▶ [Stored items from a collection]
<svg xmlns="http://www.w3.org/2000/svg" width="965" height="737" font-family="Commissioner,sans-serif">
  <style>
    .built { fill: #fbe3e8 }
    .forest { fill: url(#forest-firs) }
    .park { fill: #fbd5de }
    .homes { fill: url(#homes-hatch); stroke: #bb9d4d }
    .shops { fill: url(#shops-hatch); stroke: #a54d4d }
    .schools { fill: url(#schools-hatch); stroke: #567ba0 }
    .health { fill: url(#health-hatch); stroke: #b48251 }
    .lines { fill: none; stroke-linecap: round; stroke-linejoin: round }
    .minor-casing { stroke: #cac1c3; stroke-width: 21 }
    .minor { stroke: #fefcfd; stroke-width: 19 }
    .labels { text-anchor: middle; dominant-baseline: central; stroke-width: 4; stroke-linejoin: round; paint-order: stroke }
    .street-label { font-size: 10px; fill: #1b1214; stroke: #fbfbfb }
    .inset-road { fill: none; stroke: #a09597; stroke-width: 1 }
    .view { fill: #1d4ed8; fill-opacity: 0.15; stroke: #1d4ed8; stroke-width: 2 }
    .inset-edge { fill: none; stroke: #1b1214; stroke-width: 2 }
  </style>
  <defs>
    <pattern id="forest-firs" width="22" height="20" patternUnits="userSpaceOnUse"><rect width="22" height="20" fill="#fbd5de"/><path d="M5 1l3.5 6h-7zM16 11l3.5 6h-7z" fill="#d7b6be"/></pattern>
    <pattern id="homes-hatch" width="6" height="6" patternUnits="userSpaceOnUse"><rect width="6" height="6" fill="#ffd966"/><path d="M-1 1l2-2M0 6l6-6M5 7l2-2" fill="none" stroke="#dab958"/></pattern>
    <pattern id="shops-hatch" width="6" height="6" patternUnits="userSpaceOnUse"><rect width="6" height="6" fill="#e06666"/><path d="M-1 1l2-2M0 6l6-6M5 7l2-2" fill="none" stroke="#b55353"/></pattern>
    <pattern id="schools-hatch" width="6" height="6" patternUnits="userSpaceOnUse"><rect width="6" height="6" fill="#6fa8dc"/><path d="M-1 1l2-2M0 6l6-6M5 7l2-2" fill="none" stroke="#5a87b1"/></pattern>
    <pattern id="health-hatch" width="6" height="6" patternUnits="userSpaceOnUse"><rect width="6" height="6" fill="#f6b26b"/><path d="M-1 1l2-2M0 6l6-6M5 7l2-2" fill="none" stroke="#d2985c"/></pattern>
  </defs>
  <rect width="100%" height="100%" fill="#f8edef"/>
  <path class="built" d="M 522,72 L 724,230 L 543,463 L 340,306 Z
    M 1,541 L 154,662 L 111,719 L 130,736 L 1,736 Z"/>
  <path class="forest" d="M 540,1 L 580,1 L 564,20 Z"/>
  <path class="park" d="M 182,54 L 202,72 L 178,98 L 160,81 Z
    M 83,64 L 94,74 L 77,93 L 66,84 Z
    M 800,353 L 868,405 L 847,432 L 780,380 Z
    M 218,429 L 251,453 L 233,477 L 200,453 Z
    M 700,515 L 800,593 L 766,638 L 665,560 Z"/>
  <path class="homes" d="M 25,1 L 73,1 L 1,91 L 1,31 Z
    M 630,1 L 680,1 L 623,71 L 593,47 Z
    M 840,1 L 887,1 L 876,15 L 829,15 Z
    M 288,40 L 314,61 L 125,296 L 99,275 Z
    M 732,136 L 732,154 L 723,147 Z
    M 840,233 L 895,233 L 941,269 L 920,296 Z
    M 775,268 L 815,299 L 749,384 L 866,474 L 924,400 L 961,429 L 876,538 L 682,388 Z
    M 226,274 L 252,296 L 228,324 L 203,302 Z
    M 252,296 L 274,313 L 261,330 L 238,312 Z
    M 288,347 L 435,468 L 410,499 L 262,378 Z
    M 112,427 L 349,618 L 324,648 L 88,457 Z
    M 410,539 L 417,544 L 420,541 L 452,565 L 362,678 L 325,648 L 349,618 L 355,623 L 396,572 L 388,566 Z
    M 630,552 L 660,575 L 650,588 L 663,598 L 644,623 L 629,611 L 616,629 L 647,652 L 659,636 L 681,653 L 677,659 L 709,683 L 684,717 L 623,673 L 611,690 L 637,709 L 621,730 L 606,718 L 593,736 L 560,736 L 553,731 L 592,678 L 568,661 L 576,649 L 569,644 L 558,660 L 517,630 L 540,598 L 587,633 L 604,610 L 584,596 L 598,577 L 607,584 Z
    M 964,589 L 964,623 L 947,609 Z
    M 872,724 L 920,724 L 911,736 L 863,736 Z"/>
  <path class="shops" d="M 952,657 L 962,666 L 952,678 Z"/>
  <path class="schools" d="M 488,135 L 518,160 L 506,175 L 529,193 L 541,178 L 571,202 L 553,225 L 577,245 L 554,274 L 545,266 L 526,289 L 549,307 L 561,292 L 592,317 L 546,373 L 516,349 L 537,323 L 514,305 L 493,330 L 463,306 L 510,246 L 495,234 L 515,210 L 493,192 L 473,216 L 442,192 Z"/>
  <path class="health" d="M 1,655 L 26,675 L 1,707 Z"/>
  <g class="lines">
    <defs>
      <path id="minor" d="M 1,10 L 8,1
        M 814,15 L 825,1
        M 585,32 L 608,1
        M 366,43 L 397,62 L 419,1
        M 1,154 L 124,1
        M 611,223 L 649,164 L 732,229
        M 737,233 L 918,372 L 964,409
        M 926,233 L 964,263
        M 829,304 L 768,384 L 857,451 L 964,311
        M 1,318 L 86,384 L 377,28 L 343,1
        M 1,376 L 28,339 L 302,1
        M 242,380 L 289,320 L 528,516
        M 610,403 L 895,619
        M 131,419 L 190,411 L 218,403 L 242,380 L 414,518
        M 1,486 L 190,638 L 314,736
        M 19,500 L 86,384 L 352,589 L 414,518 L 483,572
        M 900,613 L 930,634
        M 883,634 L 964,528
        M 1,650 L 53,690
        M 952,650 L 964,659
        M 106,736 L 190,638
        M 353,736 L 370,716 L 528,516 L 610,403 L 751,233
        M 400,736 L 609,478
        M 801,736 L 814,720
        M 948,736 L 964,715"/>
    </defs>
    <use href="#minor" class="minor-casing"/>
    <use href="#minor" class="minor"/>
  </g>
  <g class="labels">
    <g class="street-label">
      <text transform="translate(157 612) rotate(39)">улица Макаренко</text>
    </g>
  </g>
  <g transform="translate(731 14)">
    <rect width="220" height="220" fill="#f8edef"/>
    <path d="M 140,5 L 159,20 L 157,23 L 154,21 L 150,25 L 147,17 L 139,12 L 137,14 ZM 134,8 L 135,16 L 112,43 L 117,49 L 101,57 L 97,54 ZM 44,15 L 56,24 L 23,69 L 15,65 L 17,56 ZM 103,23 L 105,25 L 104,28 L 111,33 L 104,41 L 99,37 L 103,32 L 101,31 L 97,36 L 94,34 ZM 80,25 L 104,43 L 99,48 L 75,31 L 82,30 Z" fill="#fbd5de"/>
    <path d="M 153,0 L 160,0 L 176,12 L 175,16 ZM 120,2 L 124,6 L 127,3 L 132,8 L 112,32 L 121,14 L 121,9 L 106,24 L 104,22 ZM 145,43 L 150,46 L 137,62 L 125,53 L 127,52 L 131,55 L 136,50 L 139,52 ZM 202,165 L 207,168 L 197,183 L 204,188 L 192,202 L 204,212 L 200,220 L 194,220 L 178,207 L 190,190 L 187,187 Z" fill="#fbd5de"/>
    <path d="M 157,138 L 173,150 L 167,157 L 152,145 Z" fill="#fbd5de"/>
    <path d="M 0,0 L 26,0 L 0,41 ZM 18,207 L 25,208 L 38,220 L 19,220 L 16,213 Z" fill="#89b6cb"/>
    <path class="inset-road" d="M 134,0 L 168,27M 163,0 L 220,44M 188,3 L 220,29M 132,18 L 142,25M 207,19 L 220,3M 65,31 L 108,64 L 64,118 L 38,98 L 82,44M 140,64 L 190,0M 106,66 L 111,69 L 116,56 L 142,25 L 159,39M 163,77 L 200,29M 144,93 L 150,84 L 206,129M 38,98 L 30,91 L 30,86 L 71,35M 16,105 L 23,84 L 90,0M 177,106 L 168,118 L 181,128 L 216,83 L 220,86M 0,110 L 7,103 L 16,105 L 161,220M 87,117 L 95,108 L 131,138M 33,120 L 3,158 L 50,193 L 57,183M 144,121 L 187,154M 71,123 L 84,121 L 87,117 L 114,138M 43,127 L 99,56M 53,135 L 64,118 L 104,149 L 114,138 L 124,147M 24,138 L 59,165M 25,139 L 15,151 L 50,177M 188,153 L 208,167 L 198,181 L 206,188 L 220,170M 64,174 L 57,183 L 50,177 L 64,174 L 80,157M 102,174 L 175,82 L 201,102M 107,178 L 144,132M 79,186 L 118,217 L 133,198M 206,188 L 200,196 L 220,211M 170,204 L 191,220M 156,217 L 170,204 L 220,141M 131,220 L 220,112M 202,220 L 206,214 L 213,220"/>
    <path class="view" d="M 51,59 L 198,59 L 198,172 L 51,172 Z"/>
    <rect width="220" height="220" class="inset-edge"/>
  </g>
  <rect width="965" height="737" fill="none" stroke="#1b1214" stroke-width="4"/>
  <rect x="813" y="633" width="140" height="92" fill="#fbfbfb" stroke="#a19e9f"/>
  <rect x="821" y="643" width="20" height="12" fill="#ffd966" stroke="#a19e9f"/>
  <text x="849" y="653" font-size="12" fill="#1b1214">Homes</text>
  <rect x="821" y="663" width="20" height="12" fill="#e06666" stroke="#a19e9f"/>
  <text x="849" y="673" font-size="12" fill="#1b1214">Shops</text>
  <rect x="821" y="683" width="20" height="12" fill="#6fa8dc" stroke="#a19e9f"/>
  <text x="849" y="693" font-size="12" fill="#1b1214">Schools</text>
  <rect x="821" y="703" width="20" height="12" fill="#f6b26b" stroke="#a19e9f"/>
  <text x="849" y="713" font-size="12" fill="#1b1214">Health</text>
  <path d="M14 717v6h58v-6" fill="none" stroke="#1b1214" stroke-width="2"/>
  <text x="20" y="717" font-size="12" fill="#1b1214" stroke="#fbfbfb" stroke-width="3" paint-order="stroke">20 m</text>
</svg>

▶ [Assigned task]
In the entries above, restate word for word the lines between the one holding "140,5 L 159,20" and the one holding "26,0 L 0,41", inclusive, and nothing besides.

▶ [Solution for this problem]
    <path d="M 140,5 L 159,20 L 157,23 L 154,21 L 150,25 L 147,17 L 139,12 L 137,14 ZM 134,8 L 135,16 L 112,43 L 117,49 L 101,57 L 97,54 ZM 44,15 L 56,24 L 23,69 L 15,65 L 17,56 ZM 103,23 L 105,25 L 104,28 L 111,33 L 104,41 L 99,37 L 103,32 L 101,31 L 97,36 L 94,34 ZM 80,25 L 104,43 L 99,48 L 75,31 L 82,30 Z" fill="#fbd5de"/>
    <path d="M 153,0 L 160,0 L 176,12 L 175,16 ZM 120,2 L 124,6 L 127,3 L 132,8 L 112,32 L 121,14 L 121,9 L 106,24 L 104,22 ZM 145,43 L 150,46 L 137,62 L 125,53 L 127,52 L 131,55 L 136,50 L 139,52 ZM 202,165 L 207,168 L 197,183 L 204,188 L 192,202 L 204,212 L 200,220 L 194,220 L 178,207 L 190,190 L 187,187 Z" fill="#fbd5de"/>
    <path d="M 157,138 L 173,150 L 167,157 L 152,145 Z" fill="#fbd5de"/>
    <path d="M 0,0 L 26,0 L 0,41 ZM 18,207 L 25,208 L 38,220 L 19,220 L 16,213 Z" fill="#89b6cb"/>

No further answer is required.